### [Supplied records]
────────
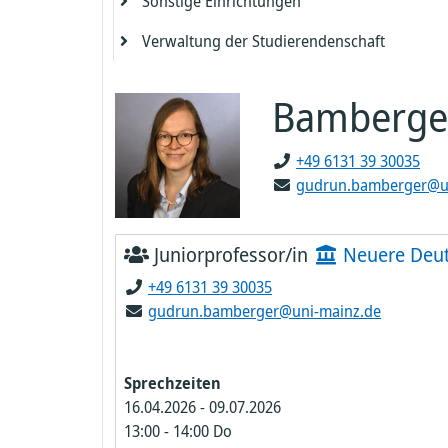
Sonstige Einrichtungen
Gutenberg Academy
GRK 1876 - Frühe Konzepte von Mensch un
Helmholtz Institut Mainz
Malerei allgemein
Akquisition und Metadatenmanagement
Exzellenzcluster PRISMA++
Technik/Hausdienste FB 06
Kulturgeschichte der Antike
Studienfachberater und LfbAs
Verwaltung Chemie
HBFG-Labors
Werkstatt Biologie
Molekulare Biologie
Biotechnologie
Tonstudio
Bildhauerei 1
Visual Computing
Computational Geometry
ETAP 3
Zentrales Imaging Chemie
Elektronik
Geomaterial - Edelsteinforschung
Vulkanologie
Lichtmikroskopie Core Facility
Romanistik
Übersetzungswissenschaft
Kunstgeschichte
Theoretische Hochenergiephysik - THEP
Technologie
Diaqnos
Praktika
Vor- und Frühgeschichte
Ethnografische Studiensammlung
Technische Betriebe (TB)
Fachdidaktik
EDV
Compass
Strahlenschutz
Beschleunigerphysik I.1
Algebra 4
Analysis 2
Natur
Ausbildungs- & Nat-Schülerlabor
Fernstudium Biologie
Geomorphologie
ADA Lovelace Talent Development
Anthropologie
Gesang
KOMET 3
Anorganische Chemie - nachhaltige
Niederländisch
Verwaltung der Studierendenschaft
Gutenberg Forschungskolleg
MaxPlanck GraduateCenter
Korruptionsprävention
Medien allgemein
Archive und Sammlungen
Gutenberg Academy Fellows Program (GA
Mittelalterliche Geschichte
Werkstätten Geowissenschaften
Neurobiologie 1
Chronobiologie
Bildhauerei 2
Malerei 1
Detektorlabor
Data Mining
ETAP 4
Feinmechanik Chemie
Gebäudemanagement
Geophysik und Geodynamik
Hydrogeochemie
Nukleinsäure Core Facility
IQCB
Russisch und Polnisch
Französisch
Kunstgeschichte
Gemeinsame Einrichtungen (GE)
Pharmakologie, Toxikologie und Klinisc
QUANTUM 1
AG Hurth
Koordinations- und Photochemie
Vorlesungssammlung
Vorderasiatische Archäologie
Ethnologie
Geometrie
Flugzeugmessungen und UTLS
Praktikum für Physik und
G - Gittereichtheorie
Beschleunigerphysik I.2
EDV
Reine Mathematik
Analysis 3
Fachdidaktik Mathematik 1
GRK 2015 - Life Sciences, Life Writing
Botanischer Garten
Geopool
Ada-Lovelace-Projekt
Bioinformatik
Jazz-/Popularmusik
KOMET 4
AG Jourdan
Türkisch
Pharmazie
Gutenberg Graduate School of the Humani
Personalrat
Allgemeiner Studierendenausschuss
Theorie allgemein
Benutzungsdienste
Neuere Geschichte
Transportprozesse
Naturwissenschaften
Neurobiologie 2
Mikrobiologie
Bildhauerei 3
Malerei 2
Film/ Video
Koordinationsbüro
Informationssysteme
ETAP 5
Glasbläserei
Verwaltung
Metamorphe Prozesse
Klima und Sedimente
Zentrale Medien und Spülküche
Natural Language Processing
Italienisch
Polnisch
Musikwissenschaft
Heliumanlage
QUANTUM 2
THEP 1
Etatverwaltung
Anorganische Funktionsmaterialien
LARISSA
Janheinz-Jahn-Bibliothek
Geschichte der Mathematik und der
Ethnologie I
T - Theoriegruppe
Experimentelle Physik Helmholtz
Konstruktion
Geometrie 1
Bamberge
and Social Sciences
GRK 2279 - Konfiguration des Films
Humangeographie
Didaktik der Biologie
Kirchenmusik/ Orgel
KOMET 5
Jazz Campus Mainz
AG Jakob
Pharmazeutische Biologie
Schwerbehindertenvertretung, Konflikt- un
Studentischer Sportausschuss
Basisklasse Kunsthochschule
Dezentrale Bibliotheken und Fachreferate
Büro Personalrat
Neueste Geschichte
Naturwissenschaften
Theoretische Meteorologie und
Praktikum für Medizin, Zahnmedizin un
Neuroentwicklungsbiologie
Molekulare Biotechnologie
Malerei 3
Fotografie
Kunstdidaktik
Mainzer Institut für Theoretische Physik
Programming Languages
ETAP 6
Zentrales Chemielager
Petrologie
Kristallographie/Biomineralisation
Data Management
Spanisch/Portugiesisch Kulturwissensch
Russisch
Stickstoffanlage
QUANTUM 3
THEP 2
IT-Service und Seminarraumtechnik
Bioanorganische Chemie und
NuQuant
Ethnologie mit dem Schwerpunkt
X1 - Röntgenstrahlung
Experimentelle Physik I.1
TB Beschleuniger
Geometrie 2
Gutenberg Kolleg für wissenschaftliche
GRK 2304 - Byzanz und die euromediterran
Suchtberatung
Atmosphärische Dynamik
Pharmazie
Klimageographie
Evolutionäre Genomik
Klangkunst-Komposition
(MITP)
KOMET 6
Pharmazeutische/Medizinische Chemie 
Koordinationschemie
Studierendenparlament
Bibliothek Kunsthochschule
Digitale Bibliotheksdienste
Osteuropäische Geschichte
Mathematische Stochastik
Quantitative Proteomik
Molekulare Pflanzenwissenschaft
Neue Medien
Kunsttheorie
Afrikanische Diaspora und
ETAP 7
Geschichte der Mathematik und der
Tektonik/Strukturgeologie
Paläontologie
+49 6131 39 30035
Karrierewege (GKK)
Kriegskulturen
Spanisch/Portugiesisch Sprachwissensc
Werkstätten Physik
QUANTUM 4
THEP 3
Technische Vorlesungsassistenz
Experimentelle Physik I.2
TB Elektronik
Konfliktberatung
Theoretische Wolkenphysik
Praktikum für Lehramtskandidat(inn)en
Kulturgeographie
Evolutionäre Ökologie
Lehramt Musik
Transnationalismus
KOMET 7
Naturwissenschaften 1
gudrun.bamberger@u
Pharmazeutische/Medizinische Chemie 
Biochemie
Vorstand Zentraler Fachschaftenrat
Grafik/Zeichnung
Spätmittelalterliche Geschichte und
Numerische Mathematik
Zelluläre Neurobiologie
Molekulare Zellbiologie 1
Umweltgestaltung
ETAP 8
Mathematische Stochastik 1
Speläothemforschung
Gutenberg Lehrkolleg
GRK 2516 - Kontrolle über die Strukturbild
QUANTUM 5
THEP 4
Waren- und Gebäudemanagement
Ausbildungswerkstatt
STEP
Experimentelle Physik I.3
TB Maschinenbau
Schwerbehindertenvertretung
Vergleichende Landesgeschichte
Umweltmodellierung im Klimasystem
Praktikum für Fortgeschrittene
Physische Geographie –
Evolutionäre Ökologie der Pflanzen
Musiktheorie
Ethnologie mit Schwerpunkt Ästhetik
KOMET 8
NEUQUAM
von weicher Materie an und mittels
Bioorganische Chemie
Wahlausschuss Studierendenparlament
Öffentlichkeitsarbeit Kunsthochschule
Technik und allgemeine Lizenzen
Molekulare Zellbiologie 2
ETAP 9
Mathematische Stochastik 3
Numerische Mathematik 1
NuDoubt
Internationales Studien- und Sprachenkoll
Erdsystemmodellierung
QUANTUM 6
THEP 5
Juniorprofessor/in
Neuere Deuts
Grenzflächen
Experimentelle Physik II.1
TB Vakuum
Servicestelle für barrierefreies Studieren
Wirtschaftsgeschichte
Werkstätten Physik der Atmosphäre
Evolutionäre Pflanzenwissenschaften
Streichinstrumente
Ethnologie und populäre Kultur Afrika
KOMET 9
TWIST
CAFE
Wahlbeauftragte
Schloss Balmoral
Wissenschaftliches Personal
Strukturbiologie
Wahrscheinlichkeitstheorie
Numerische Mathematik 2
+49 6131 39 30035
Reaktor Training, Research, Isotopes, Gene
Technische Abteilungen
QUANTUM-HIM
THEP 6
GRK 2526 - Die Rolle von Genregulation für
Experimentelle Physik II.2
Suchtberatung
Zeitgeschichte
Molekulargenetik
Tasteninstrumente
KOMET 10
gudrun.bamberger@uni-mainz.de
Atomic
Makromolekulare Chemie und
Evolution (GenEvo)
Werkstätten Kunsthochschule
Synthetische Biophysik
Künstlerhaus Schloss Balmoral
Numerische Mathematik 3
THEP 7
Experimentelle Physik III.1
Supramolekulare Biomaterialen
Palaeogenetik
Zupf- /Schlaginstrumente
Zentrum für Datenverarbeitung
Triga Forschung
GRK 2796 -Teilchendetektoren für zukünfti
Zilienbiologie
Bildhauer Werkstatt Holz, Kunststoff, Me
Theoretische Physik I.1
Makromolekulare Materialien und Sys
Sprechzeiten
Experimente
Soziale Evolution
und Abformtechnik
Zentrum für Lehrerbildung
Triga Rückbau
Anwendung
16.04.2026
-
09.07.2026
Theoretische Physik I.2
Membranbiochemie
GRK 2859 - R-loop Regelung in Robustheit
Druckgrafik
13:00
-
14:00
Do
Zentrum für Wissenstransfer und Weiterbi
DTP und Betrieb
Hochschulprüfungsamt für das Lehramt (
────────
### [Task goal]
Look through the data above. Copy every line with the string "Medien" in it.

### [Answer for the task]
Medien allgemein
Zentrale Medien und Spülküche
Neue Medien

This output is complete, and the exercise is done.